Your instructions:
Please copy the text of every item below line by line, keeping each word, letter, and punctuation mark unchanged.
· · · ·
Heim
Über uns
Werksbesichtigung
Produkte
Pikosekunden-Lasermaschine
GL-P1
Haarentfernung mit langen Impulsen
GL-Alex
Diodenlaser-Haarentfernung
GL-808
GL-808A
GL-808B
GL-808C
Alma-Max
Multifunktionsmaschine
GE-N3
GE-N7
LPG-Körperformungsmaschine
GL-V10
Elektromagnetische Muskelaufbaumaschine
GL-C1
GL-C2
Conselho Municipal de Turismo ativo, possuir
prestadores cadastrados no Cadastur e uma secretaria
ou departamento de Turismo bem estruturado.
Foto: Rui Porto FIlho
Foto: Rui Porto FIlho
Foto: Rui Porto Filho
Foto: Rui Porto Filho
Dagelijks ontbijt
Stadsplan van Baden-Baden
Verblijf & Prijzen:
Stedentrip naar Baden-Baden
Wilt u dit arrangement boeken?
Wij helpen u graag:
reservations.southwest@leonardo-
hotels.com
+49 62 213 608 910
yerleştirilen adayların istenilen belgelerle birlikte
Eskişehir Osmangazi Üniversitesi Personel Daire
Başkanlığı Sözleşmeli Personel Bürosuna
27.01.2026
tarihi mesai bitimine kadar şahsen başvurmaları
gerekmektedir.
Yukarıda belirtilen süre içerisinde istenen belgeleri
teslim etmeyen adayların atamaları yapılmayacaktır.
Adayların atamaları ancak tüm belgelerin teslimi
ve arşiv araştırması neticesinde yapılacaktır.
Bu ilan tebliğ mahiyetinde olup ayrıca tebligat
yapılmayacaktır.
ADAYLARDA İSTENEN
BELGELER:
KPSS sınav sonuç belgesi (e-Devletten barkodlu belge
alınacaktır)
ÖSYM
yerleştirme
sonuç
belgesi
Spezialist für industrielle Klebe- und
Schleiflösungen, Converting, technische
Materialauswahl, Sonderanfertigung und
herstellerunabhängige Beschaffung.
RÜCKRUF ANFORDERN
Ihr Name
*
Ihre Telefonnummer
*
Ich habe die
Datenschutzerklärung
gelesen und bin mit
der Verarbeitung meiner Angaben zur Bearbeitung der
· · · ·
Reply:
Heim
Über uns
Werksbesichtigung
Produkte
Pikosekunden-Lasermaschine
GL-P1
Haarentfernung mit langen Impulsen
GL-Alex
Diodenlaser-Haarentfernung
GL-808
GL-808A
GL-808B
GL-808C
Alma-Max
Multifunktionsmaschine
GE-N3
GE-N7
LPG-Körperformungsmaschine
GL-V10
Elektromagnetische Muskelaufbaumaschine
GL-C1
GL-C2
Conselho Municipal de Turismo ativo, possuir
prestadores cadastrados no Cadastur e uma secretaria
ou departamento de Turismo bem estruturado.
Foto: Rui Porto FIlho
Foto: Rui Porto FIlho
Foto: Rui Porto Filho
Foto: Rui Porto Filho
Dagelijks ontbijt
Stadsplan van Baden-Baden
Verblijf & Prijzen:
Stedentrip naar Baden-Baden
Wilt u dit arrangement boeken?
Wij helpen u graag:
reservations.southwest@leonardo-
hotels.com
+49 62 213 608 910
yerleştirilen adayların istenilen belgelerle birlikte
Eskişehir Osmangazi Üniversitesi Personel Daire
Başkanlığı Sözleşmeli Personel Bürosuna
27.01.2026
tarihi mesai bitimine kadar şahsen başvurmaları
gerekmektedir.
Yukarıda belirtilen süre içerisinde istenen belgeleri
teslim etmeyen adayların atamaları yapılmayacaktır.
Adayların atamaları ancak tüm belgelerin teslimi
ve arşiv araştırması neticesinde yapılacaktır.
Bu ilan tebliğ mahiyetinde olup ayrıca tebligat
yapılmayacaktır.
ADAYLARDA İSTENEN
BELGELER:
KPSS sınav sonuç belgesi (e-Devletten barkodlu belge
alınacaktır)
ÖSYM
yerleştirme
sonuç
belgesi
Spezialist für industrielle Klebe- und
Schleiflösungen, Converting, technische
Materialauswahl, Sonderanfertigung und
herstellerunabhängige Beschaffung.
RÜCKRUF ANFORDERN
Ihr Name
*
Ihre Telefonnummer
*
Ich habe die
Datenschutzerklärung
gelesen und bin mit
der Verarbeitung meiner Angaben zur Bearbeitung der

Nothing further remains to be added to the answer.